UMAP was [introduced](https://arxiv.org/pdf/1802.03426.pdf) in 2018 by
L.McInnes, J.Haley, J.Melville. They summarize the motivation
for UMAP compared to t-SNE: similar quality of visualization with 
a much more efficient algorithm. Additionally, 
UMAP is better able to maintain the global structure than t-SNE, which, on the other hand,
may make UMAP to discard some details of the local structure compared to t-SNE.

Methodologically, UMAP uses similar ideas as t-SNE although the theoretical 
derivation is more mathematical. A description of the differences from t-SNE 
can be found from the Appendix C of the [UMAP paper](https://arxiv.org/pdf/1802.03426.pdf).
Another description is ["How exactly UMAP works?"](https://towardsdatascience.com/how-exactly-umap-works-13e3040e1668) by Nikolay Oskolkov.


The main parameters of UMAP are `n_neighbors`, the number of closest neighbors that are considered,
`min_dist`, the minimum distance of the points in the output space, 
`n_components`, the output dimension and `metric` that defines the distance of the input space. 
These are clearly explained at the
[UMAP website](https://umap-learn.readthedocs.io/en/latest/parameters.html).

An illustrative site about UMAP:
<https://pair-code.github.io/understanding-umap/>

Let's see how `n_neighbors` compares to the effect of perplexity in t-SNE that we saw above.

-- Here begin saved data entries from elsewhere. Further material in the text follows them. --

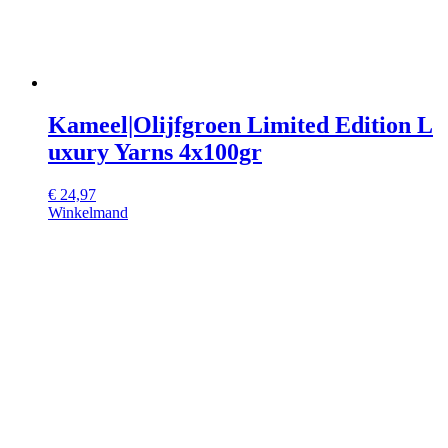
Kameel|Olijfgroen Limited Edition L
uxury Yarns 4x100gr
€
24,97
Winkelmand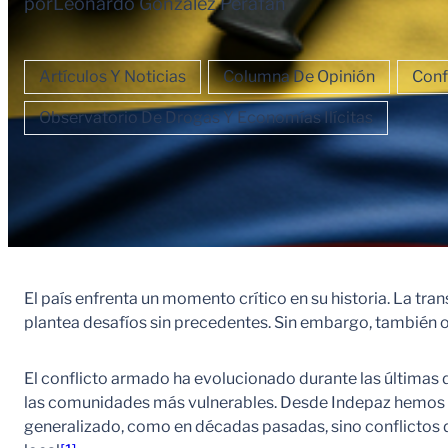
por
Leonardo González Perafán
Artículos Y Noticias
Columna De Opinión
Conf
Observatorio De Drogas Y Economías Ilícitas
El país enfrenta un momento crítico en su historia. La tr
plantea desafíos sin precedentes. Sin embargo, también of
El conflicto armado ha evolucionado durante las última
las comunidades más vulnerables. Desde Indepaz hemos ven
generalizado, como en décadas pasadas, sino conflictos d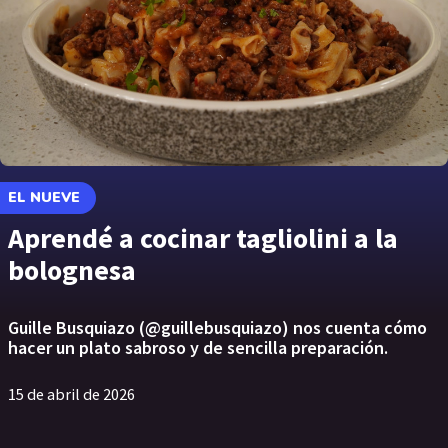
EL NUEVE
Aprendé a cocinar tagliolini a la
bolognesa
Guille Busquiazo (@guillebusquiazo) nos cuenta cómo
hacer un plato sabroso y de sencilla preparación.
15 de abril de 2026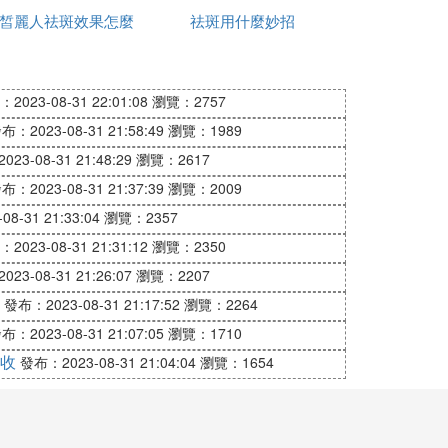
果沒有早期治療好。
皙麗人祛斑效果怎麼
祛斑好用
祛斑用什麼妙招
店可以祛斑
樣
m2。
2023-08-31 22:01:08
瀏覽：2757
布：2023-08-31 21:58:49
瀏覽：1989
23-08-31 21:48:29
瀏覽：2617
布：2023-08-31 21:37:39
瀏覽：2009
8-31 21:33:04
瀏覽：2357
2023-08-31 21:31:12
瀏覽：2350
23-08-31 21:26:07
瀏覽：2207
發布：2023-08-31 21:17:52
瀏覽：2264
布：2023-08-31 21:07:05
瀏覽：1710
收
發布：2023-08-31 21:04:04
瀏覽：1654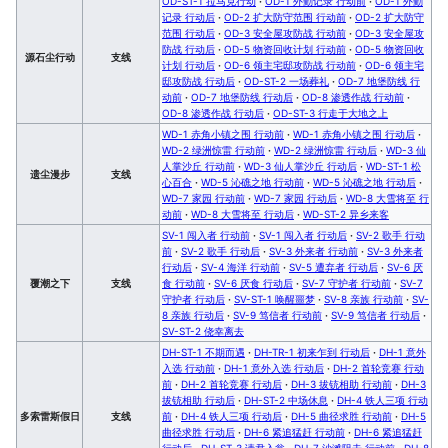
OD-ST-1 拉马克行动
·
OD-1 外勤记录 行动前
·
OD-1 外勤
记录 行动后
·
OD-2 扩大防守范围 行动前
·
OD-2 扩大防守
范围 行动后
·
OD-3 安全屋攻防战 行动前
·
OD-3 安全屋攻
防战 行动后
·
OD-5 物资回收计划 行动前
·
OD-5 物资回收
源石尘行动
支线
计划 行动后
·
OD-6 领主宅邸攻防战 行动前
·
OD-6 领主宅
邸攻防战 行动后
·
OD-ST-2 一场葬礼
·
OD-7 地堡防线 行
动前
·
OD-7 地堡防线 行动后
·
OD-8 渗透作战 行动前
·
OD-8 渗透作战 行动后
·
OD-ST-3 行走于大地之上
WD-1 赤角小镇之围 行动前
·
WD-1 赤角小镇之围 行动后
·
WD-2 绿洲惊雷 行动前
·
WD-2 绿洲惊雷 行动后
·
WD-3 仙
人掌沙丘 行动前
·
WD-3 仙人掌沙丘 行动后
·
WD-ST-1 松
遗尘漫步
支线
心百合
·
WD-5 沁礁之地 行动前
·
WD-5 沁礁之地 行动后
·
WD-7 家园 行动前
·
WD-7 家园 行动后
·
WD-8 大雪将至 行
动前
·
WD-8 大雪将至 行动后
·
WD-ST-2 异乡来客
SV-1 闯入者 行动前
·
SV-1 闯入者 行动后
·
SV-2 歌手 行动
前
·
SV-2 歌手 行动后
·
SV-3 外来者 行动前
·
SV-3 外来者
行动后
·
SV-4 海洋 行动前
·
SV-5 遭弃者 行动后
·
SV-6 厌
覆潮之下
支线
食 行动前
·
SV-6 厌食 行动后
·
SV-7 守护者 行动前
·
SV-7
守护者 行动后
·
SV-ST-1 唤醒噩梦
·
SV-8 亲族 行动前
·
SV-
8 亲族 行动后
·
SV-9 笃信者 行动前
·
SV-9 笃信者 行动后
·
SV-ST-2 侥幸离去
DH-ST-1 不期而遇
·
DH-TR-1 初来乍到 行动后
·
DH-1 意外
入选 行动前
·
DH-1 意外入选 行动后
·
DH-2 首轮竞赛 行动
前
·
DH-2 首轮竞赛 行动后
·
DH-3 拔铳相助 行动前
·
DH-3
拔铳相助 行动后
·
DH-ST-2 中场休息
·
DH-4 铁人三项 行动
多索雷斯假日
支线
前
·
DH-4 铁人三项 行动后
·
DH-5 曲径求胜 行动前
·
DH-5
曲径求胜 行动后
·
DH-6 紧追猛赶 行动前
·
DH-6 紧追猛赶
行动后
·
DH-ST-3 请君入瓮
·
DH-7 沙滩阻击 行动前
·
DH-8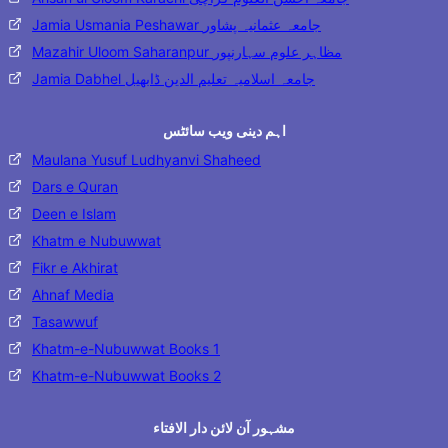
Jamia Usmania Peshawar جامعہ عثمانیہ پشاور
Mazahir Uloom Saharanpur مظاہر علوم سہارنپور
Jamia Dabhel جامعہ اسلامیہ تعلیم الدین ڈابھیل
اہم دینی ویب سائٹس
Maulana Yusuf Ludhyanvi Shaheed
Dars e Quran
Deen e Islam
Khatm e Nubuwwat
Fikr e Akhirat
Ahnaf Media
Tasawwuf
Khatm-e-Nubuwwat Books 1
Khatm-e-Nubuwwat Books 2
مشہور آن لائن دار الافتاء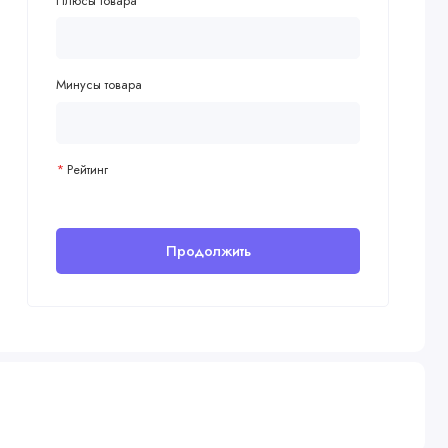
Плюсы товара
Минусы товара
Рейтинг
Продолжить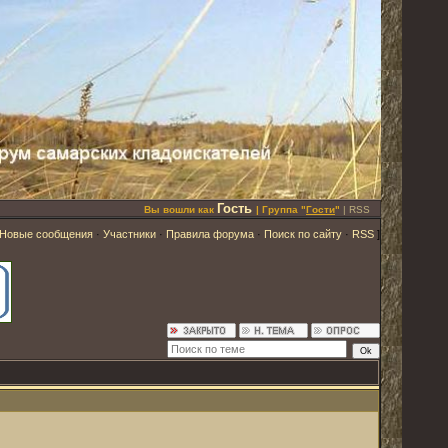
Гость
Вы вошли как
| Группа "
Гости
"
|
RSS
Новые сообщения
·
Участники
·
Правила форума
·
Поиск по сайту
·
RSS
]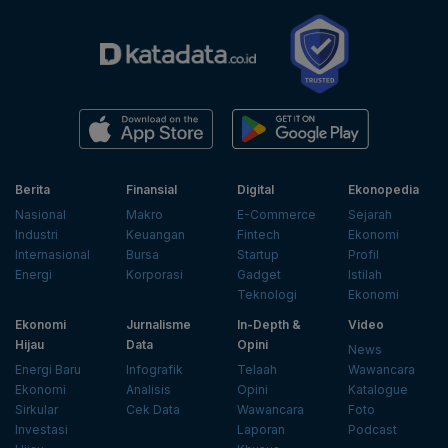
Berita
Finansial
Digital
Ekonopedia
Nasional
Makro
E-Commerce
Sejarah
Industri
Keuangan
Fintech
Ekonomi
Internasional
Bursa
Startup
Profil
Energi
Korporasi
Gadget
Istilah
Teknologi
Ekonomi
Ekonomi
Jurnalisme
In-Depth &
Video
Hijau
Data
Opini
News
Energi Baru
Infografik
Telaah
Wawancara
Ekonomi
Analisis
Opini
Katalogue
Sirkular
Cek Data
Wawancara
Foto
Investasi
Laporan
Podcast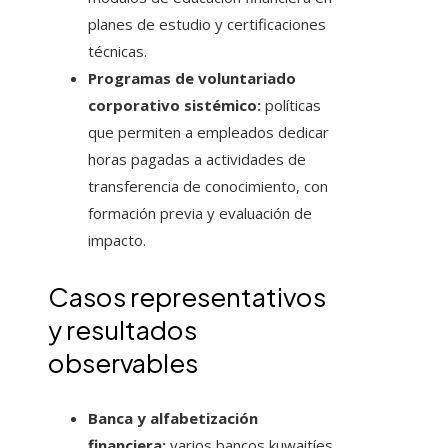
planes de estudio y certificaciones
técnicas.
Programas de voluntariado
corporativo sistémico:
políticas
que permiten a empleados dedicar
horas pagadas a actividades de
transferencia de conocimiento, con
formación previa y evaluación de
impacto.
Casos representativos
y resultados
observables
Banca y alfabetización
financiera:
varios bancos kuwaitíes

```{r, fig.width = 9.5, fig.height = 3.5, eval = T, warning = F}
par(mfrow=c(1,3))
set.seed(81)
umap.config = umap.defaults # umap takes parameters in a config object
for(nbors in c(3, 5, 20)){
  umap.config$n_neighbors = nbors
  umap.res = umap(pr$x[,1:8], config = umap.config)
  plot(umap.res$layout, col = cols.pop, pch = pchs.pop, 
       main = paste0("neighbors = ",nbors), xlab ="", ylab = "")
}
```


#### Discussion 

 * Most non-linear dimension reduction techniques (including t-SNE and UMAP) lack the strong interpretability 
 of Principal Component Analysis where the dimensions are the directions of greatest variance in the source data. 
 If strong interpretability is needed, the PCA is recommended.

 * As t-SNE and UMAP are based on the distance between observations rather than the source features, they do not produce easily interpretable loadings per each variable that the PCA can provide for each output dimension. 

 * A core assumptions of UMAP is that there exists manifold structure in the
data. Because of this, UMAP may find manifold structure within the noise of 
a dataset, a type of overfitting. 
As more data is sampled, UMAP becomes more robust. However, care must be taken with
small sample sizes of noisy data, or data with only large-scale manifold structure.

 * If data are high-dimensional, say $p>100$, it is often useful to first 
 apply PCA and take some tens of the leading PCs as input for t-SNE or UMAP to further
 reduce the data to 2 or 3 dimensions for visualization.